Ajaibnya lagi, berselang beberapa tahun kemudian saat warga yang beragama Hindu akan melakukan perluasan jeroan dan pelataran pura, sumber lainnya kembali muncul. Air menyembur dari tanah saat warga melakukan penggalian untuk bangunan kori agung atau pintu utama pura.
Di sini sebenarnya ada dua, tapi yang satu tertutup karena tepat dibangun kori agung. Sementara, satu sumber lainnya juga muncul berada di jaba pura atau bagian luar pura ini. Lima sumber yang muncul di dalam kawasan Pura Agung Blambangan ini diyakini memiliki aura suci. Bahkan, tak hanya sebagai pelengkap ritual, tapi juga memiliki kekuatan karena dipercaya berkhasiat menyembuhkan penyakit dan hal-hal lainnya.

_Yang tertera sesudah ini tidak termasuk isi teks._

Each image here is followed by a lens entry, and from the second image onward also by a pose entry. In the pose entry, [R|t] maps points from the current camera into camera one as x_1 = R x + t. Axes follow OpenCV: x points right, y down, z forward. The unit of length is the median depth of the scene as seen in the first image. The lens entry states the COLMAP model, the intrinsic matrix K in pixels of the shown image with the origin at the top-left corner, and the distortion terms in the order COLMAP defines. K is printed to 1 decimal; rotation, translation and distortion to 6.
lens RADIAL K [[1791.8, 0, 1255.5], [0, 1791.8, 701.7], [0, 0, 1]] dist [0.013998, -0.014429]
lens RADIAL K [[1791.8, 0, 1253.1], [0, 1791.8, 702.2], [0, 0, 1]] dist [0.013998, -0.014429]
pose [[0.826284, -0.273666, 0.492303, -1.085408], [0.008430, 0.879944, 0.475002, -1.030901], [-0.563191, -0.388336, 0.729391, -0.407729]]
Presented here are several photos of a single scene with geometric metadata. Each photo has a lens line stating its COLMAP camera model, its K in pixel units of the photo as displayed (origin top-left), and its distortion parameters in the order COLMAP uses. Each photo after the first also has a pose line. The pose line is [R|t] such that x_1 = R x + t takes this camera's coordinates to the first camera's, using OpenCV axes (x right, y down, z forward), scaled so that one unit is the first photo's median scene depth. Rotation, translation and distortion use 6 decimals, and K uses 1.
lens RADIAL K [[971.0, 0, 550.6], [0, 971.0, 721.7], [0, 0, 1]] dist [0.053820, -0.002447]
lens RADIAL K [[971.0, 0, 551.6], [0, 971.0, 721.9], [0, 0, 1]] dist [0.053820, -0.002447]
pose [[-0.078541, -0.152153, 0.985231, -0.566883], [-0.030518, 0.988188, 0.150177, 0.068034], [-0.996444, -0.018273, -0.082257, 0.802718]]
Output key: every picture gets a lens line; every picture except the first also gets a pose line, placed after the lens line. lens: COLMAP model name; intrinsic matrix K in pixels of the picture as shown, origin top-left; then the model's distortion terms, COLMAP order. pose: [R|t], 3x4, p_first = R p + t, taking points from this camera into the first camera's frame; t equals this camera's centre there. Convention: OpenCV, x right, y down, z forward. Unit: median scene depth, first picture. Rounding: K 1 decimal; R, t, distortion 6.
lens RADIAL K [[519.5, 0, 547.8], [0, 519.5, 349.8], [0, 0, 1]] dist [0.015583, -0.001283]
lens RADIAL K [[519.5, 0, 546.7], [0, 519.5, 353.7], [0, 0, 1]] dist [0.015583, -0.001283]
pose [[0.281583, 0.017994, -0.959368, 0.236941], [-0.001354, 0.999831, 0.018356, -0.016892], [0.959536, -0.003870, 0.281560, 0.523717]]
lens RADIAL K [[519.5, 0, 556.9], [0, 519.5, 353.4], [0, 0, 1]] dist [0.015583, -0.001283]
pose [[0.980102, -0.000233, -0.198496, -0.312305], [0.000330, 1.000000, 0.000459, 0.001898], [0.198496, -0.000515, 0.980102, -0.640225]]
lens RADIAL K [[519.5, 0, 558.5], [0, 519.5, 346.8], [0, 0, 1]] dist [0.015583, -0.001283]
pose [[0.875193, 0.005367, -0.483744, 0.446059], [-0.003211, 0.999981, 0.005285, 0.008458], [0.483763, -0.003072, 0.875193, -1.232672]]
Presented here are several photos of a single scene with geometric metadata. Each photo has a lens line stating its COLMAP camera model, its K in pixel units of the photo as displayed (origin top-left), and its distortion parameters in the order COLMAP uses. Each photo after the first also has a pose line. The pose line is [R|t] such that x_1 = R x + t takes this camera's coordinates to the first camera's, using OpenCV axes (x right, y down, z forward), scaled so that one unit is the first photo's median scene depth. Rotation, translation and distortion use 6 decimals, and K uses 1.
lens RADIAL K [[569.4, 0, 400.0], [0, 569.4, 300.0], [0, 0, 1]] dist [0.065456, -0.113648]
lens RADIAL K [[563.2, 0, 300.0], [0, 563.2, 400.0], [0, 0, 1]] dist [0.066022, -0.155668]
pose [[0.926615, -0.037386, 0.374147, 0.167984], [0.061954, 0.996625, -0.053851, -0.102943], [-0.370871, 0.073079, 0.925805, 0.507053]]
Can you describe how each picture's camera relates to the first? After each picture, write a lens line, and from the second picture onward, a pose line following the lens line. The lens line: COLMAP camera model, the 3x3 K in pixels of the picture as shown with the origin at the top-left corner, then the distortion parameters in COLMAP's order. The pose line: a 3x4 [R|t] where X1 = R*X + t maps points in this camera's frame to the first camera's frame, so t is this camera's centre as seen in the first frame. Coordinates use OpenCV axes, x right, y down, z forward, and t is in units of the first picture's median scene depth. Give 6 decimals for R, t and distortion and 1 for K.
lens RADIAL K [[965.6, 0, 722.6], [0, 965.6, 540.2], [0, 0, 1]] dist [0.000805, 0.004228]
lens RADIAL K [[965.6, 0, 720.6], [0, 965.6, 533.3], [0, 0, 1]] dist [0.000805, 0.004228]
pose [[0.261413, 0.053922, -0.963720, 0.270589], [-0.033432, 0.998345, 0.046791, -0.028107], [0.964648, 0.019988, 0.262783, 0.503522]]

Sumur inipun menjadi tempat yang disucikan. “Anehnya setiap dibangun kok menemukan sumur. Jadi bangun kori agung juga menemukan sumur dua. Yang satu persis di tengah bangunan, yang satu ada juga sumur di sampingnya yang sekarang digunakan panglukatan. Pas membangun wantilan sekitar tahun 1993-1994 juga menemukan sumur dua buah. Sehingga total ditemukan tujuh sumur ditemukan. Namun dua ditutup. Sehingga sisa lima sumur,” ungkap Romo Tukiman.
Ia menambahkan, saat ini jumlah umat Hindu di Kecamatan Muncar selaku pangempon Pura Agung Blambangan jumlahnya mencapai 1.000 KK.